**Document segment**

Although you may not know it, Bitcoin wasn’t the first attempt at creating a peer-to-peer cash system. Hashcash, Bit Gold, and Digicash are some early examples of digital currencies that never quite took off.
Bitcoin worked because Satoshi Nakamoto brilliantly combined incentives that encouraged different parties to sustain the network's security, decentralization, and functionality.
Nakamoto's design inspired "cryptoeconomics", a concept that combines cryptography and economics to create a functional, decentralized peer-to-peer network to secure transactions.
Cryptoeconomics can be hard to grasp, but this article is an ELI5 introduction to the concept. We’ll consider cryptoeconomics in detail and explore its applications in real-world situations.
The Meaning of Cryptoeconomics
Cryptoeconomics is a portmanteau of “cryptography” and “economics.” As defined by the MIT Cryptoeconomics Lab, cryptoeconomics “brings together the fields of economics and computer science to study the decentralized marketplaces and applications that can be built by combining cryptography with economic incentives.”
Cryptoeconomics is how we design rules that incentivize participants in a distributed system to act honestly and secure the network. Cryptoeconomics is crucial in sustaining decentralized networks like public blockchains and preserving their unique qualities—security, immutability, and censorship resistance.
Many early peer-to-peer networks failed because participants had minimal incentives to sustain the network. Without any rewards for contributing to the p2p network, there was nothing to stop people from trying to attack or game the system.
Satoshi Nakamoto was the first person to devise a system of rewards and punishments to encourage honest behavior. Called “proof-of-work”, Bitcoin’s mechanism required computer nodes called “miners” to invest a valuable resource (electricity) before participating (i.e., adding new transactions to the blockchain).
Honest miners who added valid transactions received a “block reward”, which consisted of newly generated coins and transaction fees. Conversely, dishonest miners lost the block reward but also failed to recoup gains on their investment (electricity).
We’ll dive deeper into the cryptoeconomics of Bitcoin later, but the above summarizes the main goal of cryptoeconomics: incentivizing honest behavior and punishing malicious actors. For now, let’s look at the various components of cryptoeconomics.
Components of Cryptoeconomics
It’s easy to conclude cryptoeconomics is just another field of economics. However, while cryptoeconomics borrows from classical economic concepts like game theory, it adds several elements, making it an entirely new field.
This section covers several concepts that underpin cryptoeconomic protocols, especially those found in cryptocurrencies. It’s also important to note that cryptoeconomics applies to other cases aside from cryptocurrencies.
Game theory is the study of the interaction between rational agents in a system with clearly defined rules and rewards. The assumption is that individuals always protect their self-interest and follow strategies that benefit them. Therefore, the role of game theory is to predict the potential actions of individuals and evaluate the results of those actions on the system.

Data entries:
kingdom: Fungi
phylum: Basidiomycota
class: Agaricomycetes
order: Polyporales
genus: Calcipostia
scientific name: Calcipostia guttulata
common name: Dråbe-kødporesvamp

---

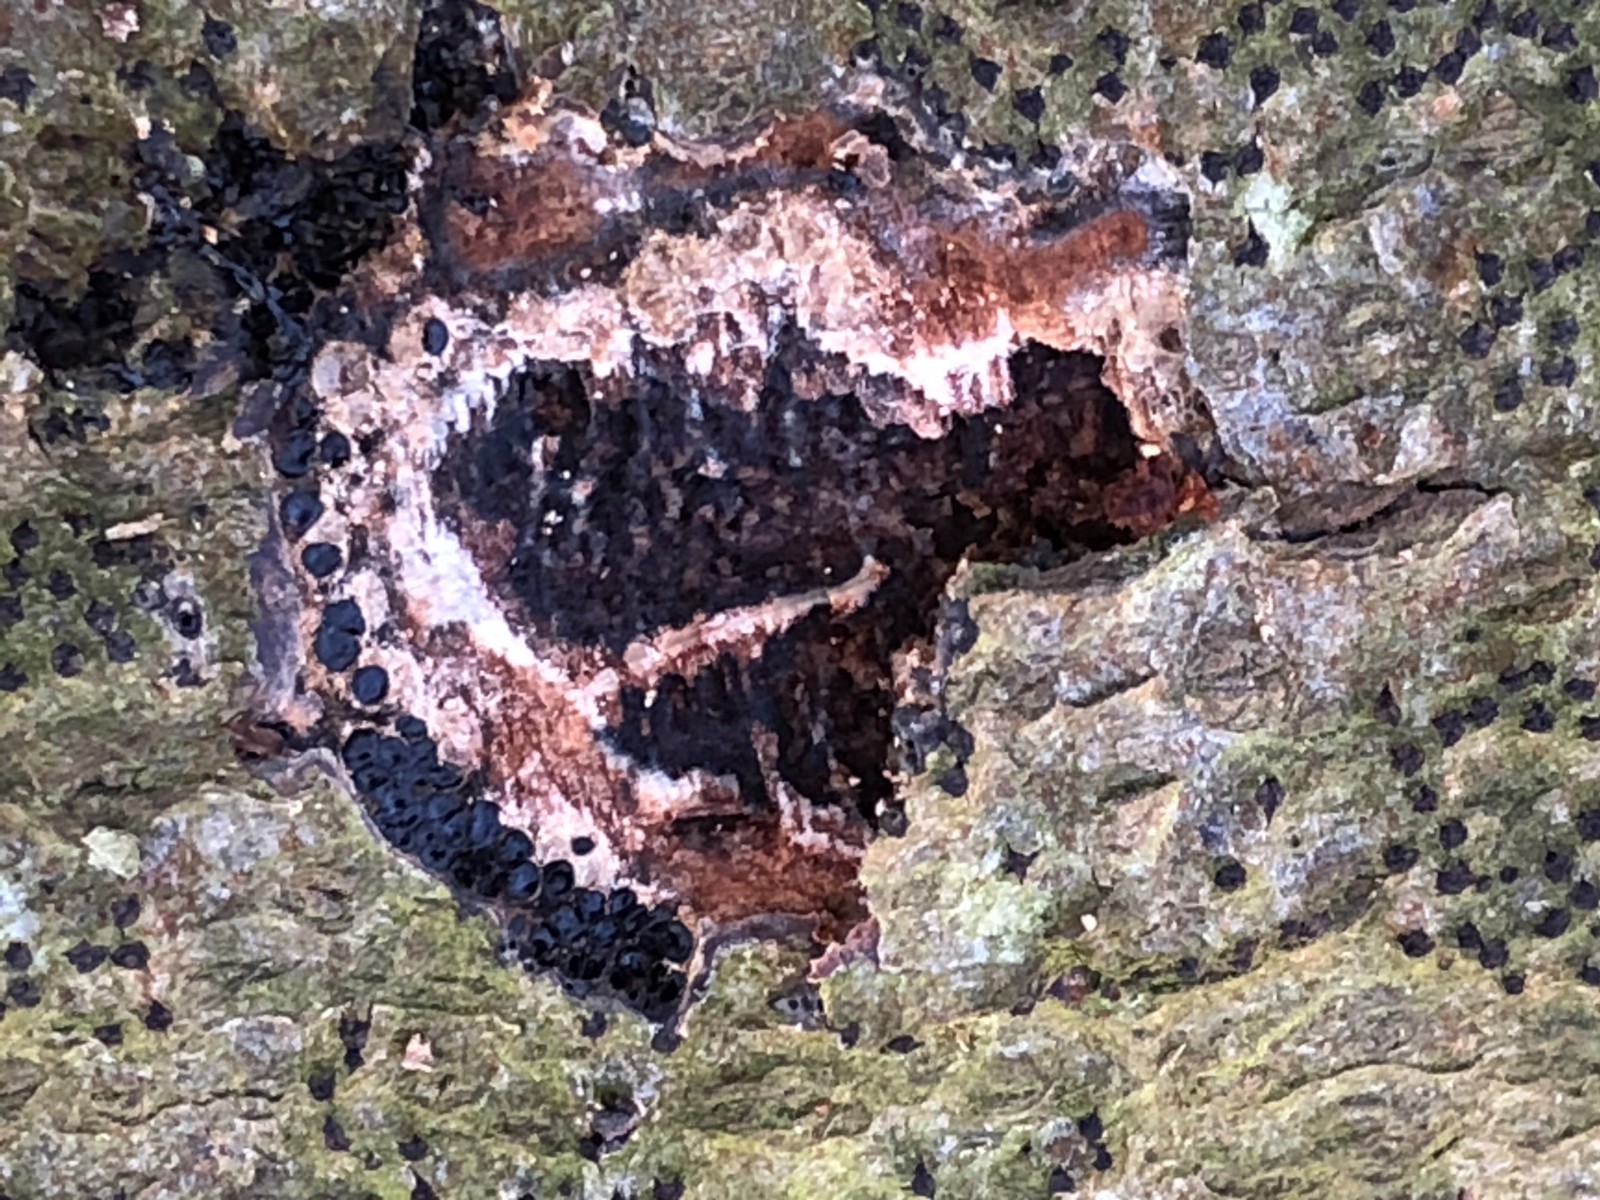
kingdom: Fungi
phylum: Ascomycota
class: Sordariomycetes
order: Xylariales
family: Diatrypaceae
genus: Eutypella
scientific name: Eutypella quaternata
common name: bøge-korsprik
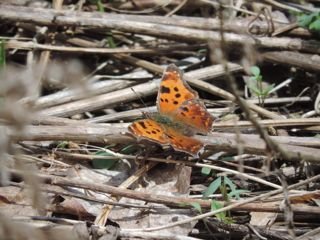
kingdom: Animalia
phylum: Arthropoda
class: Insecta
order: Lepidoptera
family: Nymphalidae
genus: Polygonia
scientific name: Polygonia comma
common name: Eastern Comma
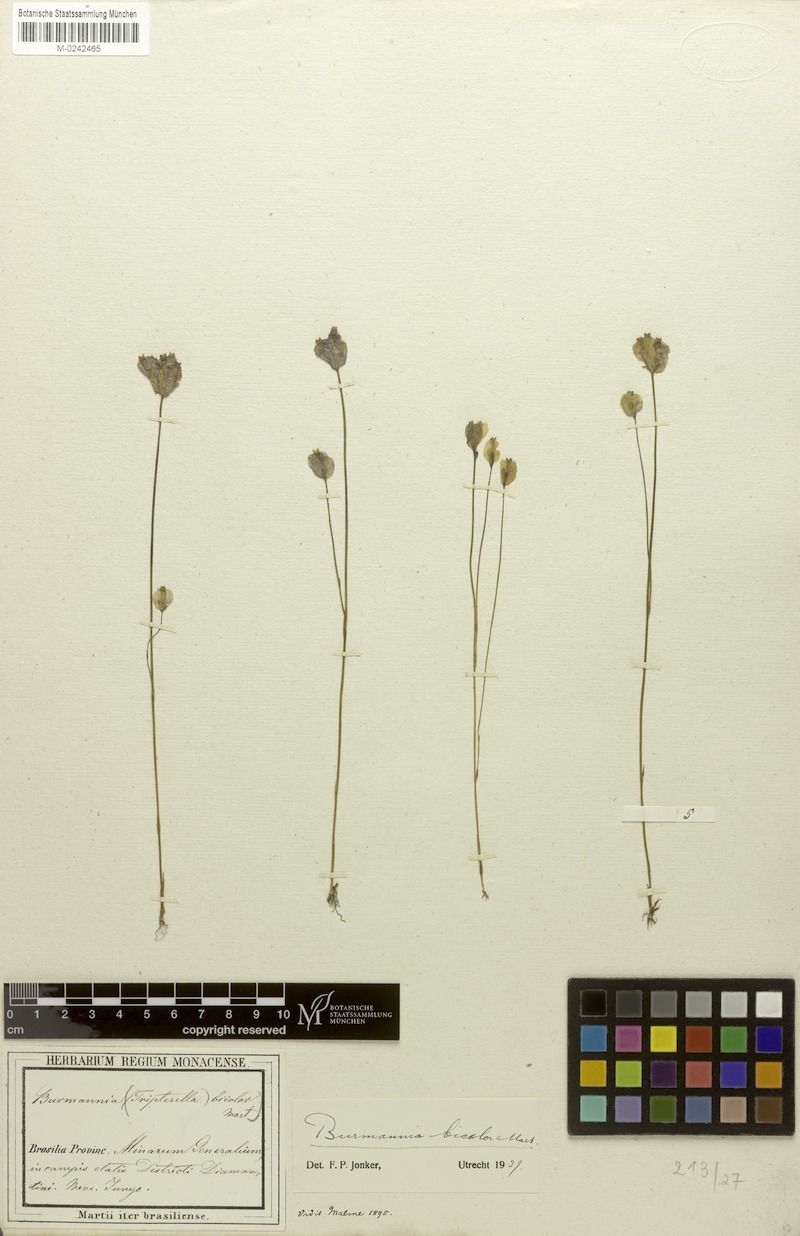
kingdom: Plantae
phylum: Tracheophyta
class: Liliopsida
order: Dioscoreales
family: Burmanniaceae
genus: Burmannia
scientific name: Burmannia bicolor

---

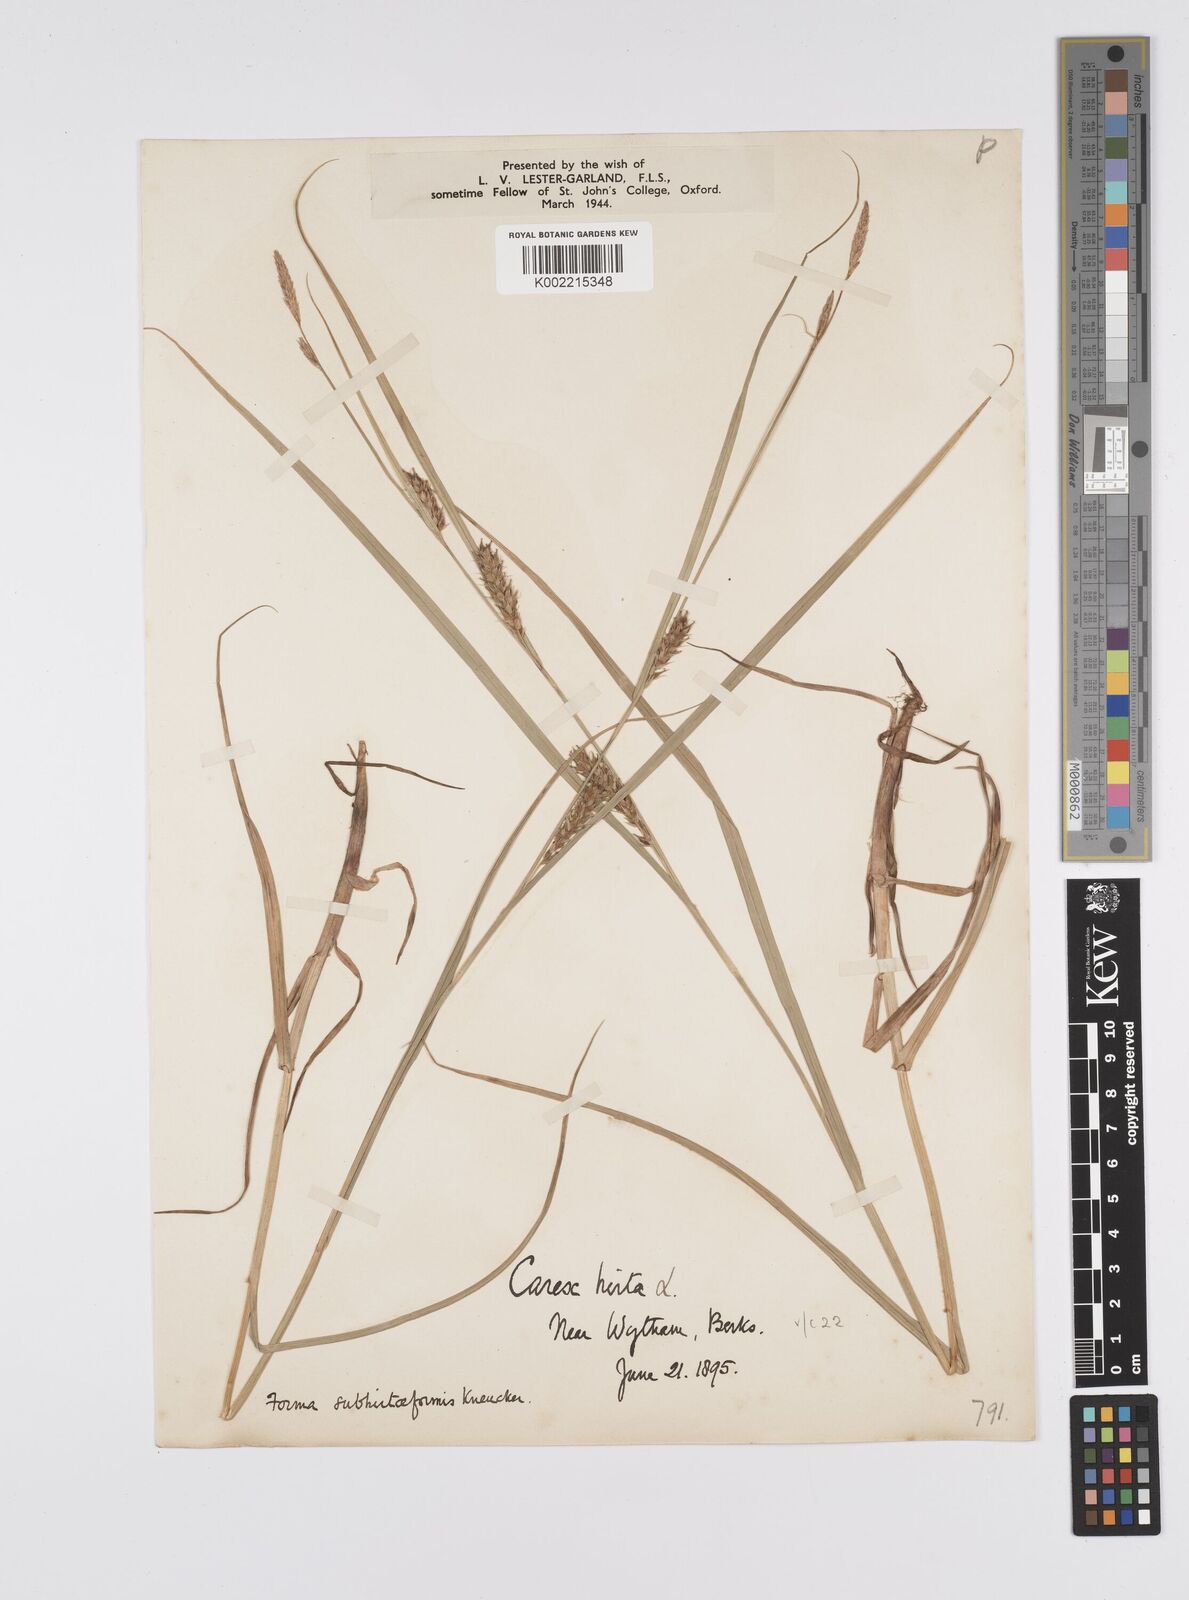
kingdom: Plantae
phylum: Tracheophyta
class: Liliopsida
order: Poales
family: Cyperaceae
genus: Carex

**Do this**
Reproduce the stretch of the cryptoeconomics article from "Although you may" through "to secure transactions.", placed ahead of the entries.

**Output**
Although you may not know it, Bitcoin wasn’t the first attempt at creating a peer-to-peer cash system. Hashcash, Bit Gold, and Digicash are some early examples of digital currencies that never quite took off.
Bitcoin worked because Satoshi Nakamoto brilliantly combined incentives that encouraged different parties to sustain the network's security, decentralization, and functionality.
Nakamoto's design inspired "cryptoeconomics", a concept that combines cryptography and economics to create a functional, decentralized peer-to-peer network to secure transactions.